> **Excerpt**:
BRIEF DESCRIPTION OF THE DRAWINGS
[0034] The subject matter, which is regarded as the invention, is
particularly pointed out and distinctly claimed in the claims at
the conclusion of the specification. The foregoing and other
features, and advantages of the invention are apparent from the
following detailed description taken in conjunction with the
accompanying drawings in which:
[0035] FIG. 1A is an isometric illustration of a coordinate
measurement device that may be employed with embodiments of the
present disclosure;
[0036] FIG. 1B is an isometric illustration of the coordinate
measurement device of FIG. 1A;
[0037] FIG. 1C is an alternative isometric illustration of the
coordinate measurement device of FIG. 1A;
[0038] FIG. 2A is an isometric illustration of a battery pack for a
coordinate measurement device in accordance with an embodiment of
the present disclosure;
[0039] FIG. 2B a top down illustration of the battery pack of FIG.
2A;
[0040] FIG. 3A is a schematic illustration of a mounting frame for
supporting and mounting a coordinate measurement device in
accordance with an embodiment of the present disclosure;
[0041] FIG. 3B is a schematic illustration of the mounting frame of
FIG. 3A having a coordinate measurement device mounted thereto;
[0042] FIG. 4A is an isometric illustration of a stable mobile
platform for supporting a mounting frame in accordance with an
embodiment of the present disclosure, with a mounting frame
supported thereon;
[0043] FIG. 4B is a side elevation illustration of the stable
mobile platform and mounting frame with the stable mobile platform
in a mobile state;
[0044] FIG. 4C is a side elevation illustration of the stable
mobile platform and mounting frame with the stable mobile platform
in a deployed state; and
[0045] FIG. 5 is a side elevation illustration of an example
alternative configuration in accordance with an embodiment of the
present disclosure.
[0046] The detailed description explains embodiments of the
invention, together with advantages and features, by way of example
with reference to the drawings.
DETAILED DESCRIPTION OF THE INVENTION
[0047] A coordinate measurement device 101 is shown in FIGS. 1A-1C.

> **Supplied material**:
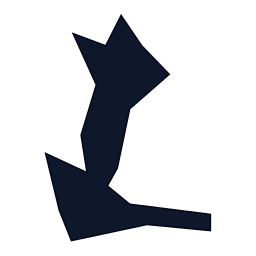 map outline of Sandys (Albers equal-area conic projection)
{"feature_id": "BMU-5141", "entity_name": "Sandys", "entity_type": "state/province", "adm_level": 1, "iso_a3": "BMU", "parent_name": "Bermuda", "parent_adm1": "", "projection": "albers", "projection_center": [-64.87, 32.287], "detail": "fine", "context": "isolated", "style": "filled", "palette": "ink", "viewbox_px": 256, "rotation_deg": 0, "n_neighbors": 0, "source": "natural_earth", "source_scale": "10m", "svg_char_len": 346}
<svg xmlns="http://www.w3.org/2000/svg" viewBox="0 0 256 256"><path d="M71.4,240.6L59.3,210.3L45.6,153.4L87.0,172.6L81.1,135.1L96.3,84.8L73.1,33.6L105.7,45.8L121.1,15.4L141.7,45.8L169.2,74.3L129.7,108.8L117.3,168.1L107.4,185.9L129.7,204.2L210.4,214.4L210.4,230.6L146.9,224.5L71.4,240.6Z" fill="#0f172a" stroke="#020617" stroke-width="1.5"/></svg>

> **Your tasks**:
[1] Please quote the coordinate measurement patent excerpt word for word, everything from "[0046] The detailed" down to "in FIGS. 1A-1C.".
[2] Using the coordinate measurement patent excerpt, answer these:
(a) Which figure gives a top down illustration of the battery pack?
(b) In FIG. 4C, what state is the stable mobile platform in?
(c) In which figures is coordinate measurement device 101 shown?
[3] Write the next part of the coordinate measurement patent excerpt, picking up from its last sentence.

> **Answers provided**:
[1]
[0046] The detailed description explains embodiments of the
invention, together with advantages and features, by way of example
with reference to the drawings.
DETAILED DESCRIPTION OF THE INVENTION
[0047] A coordinate measurement device 101 is shown in FIGS. 1A-1C.

[2]
(a) FIG. 2B
(b) A deployed state
(c) FIGS. 1A-1C

[3]
The coordinate measurement device 101 may be a laser tracker or
other 3D coordinate measuring device. For example, the coordinate
measurement device 101 may be a laser tracker in a general sense
and may include a TOF scanner, a total station, or other related
metrology or measurement device(s). A laser tracker does not
necessarily launch light from a laser but instead may launch light
from a superluminescent diode, a light emitting diode (LED), or
other light source. Likewise if the coordinate measurement device
101 is a TOF scanner that measures distance and two angles to a
point on an arbitrary surface, the TOF scanner may emit a laser
beam, light from a superluminescent diode, an LED, or any other
light source.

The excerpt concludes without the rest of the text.